The Sierra Avalanche Center noted the slide occurred on terrain that, while relatively low-elevation, was directly exposed to runout from much steeper slopes above — a critical and deadly combination in the context of a historically powerful storm system. As of this writing, the trigger of the avalanche remains under investigation. The California Division of Occupational Safety and Health (Cal/OSHA) has opened a formal probe into Blackbird Mountain Guides, with up to six months to issue any findings.
Questions about group dynamics, route selection, and the decision to travel during such extreme weather conditions are also being examined by avalanche experts and safety investigators.
A Community in Mourning
The Donner Summit backcountry and broader Lake Tahoe alpine community — tight-knit, proud, and deeply rooted in mountain culture — has been shattered.
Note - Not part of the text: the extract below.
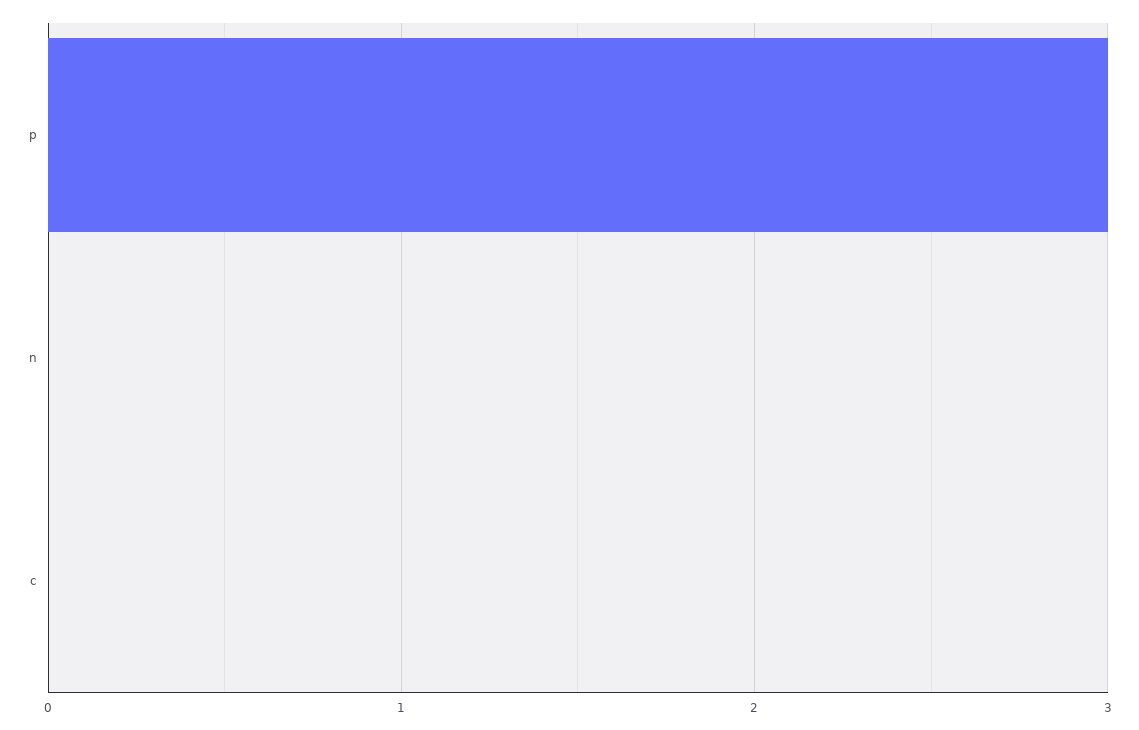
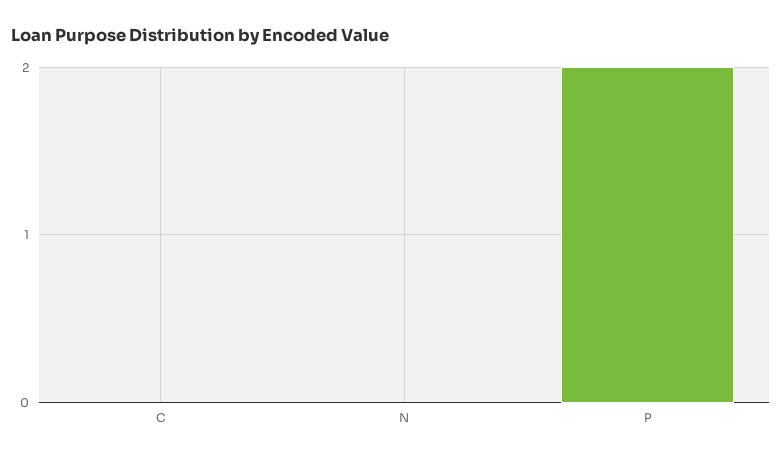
p: 3 -> 2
The Sugar Bowl Academy, an elite ski school with ties to several of the victims, said simply: “We are an incredibly close and connected community. This tragedy has affected each and every one of us.”
All nine bodies have now been hoisted out by helicopter and transported to a staging area near the very huts where the group had been staying — the same snow-buried structures now immortalized in that haunting aerial footage that has stunned the world.
The mountain that gave them joy, adventure, and community ultimately took everything. What remains is grief, questions, and the solemn promise of those left behind to remember them as they lived — fearlessly, together, in the mountains they loved.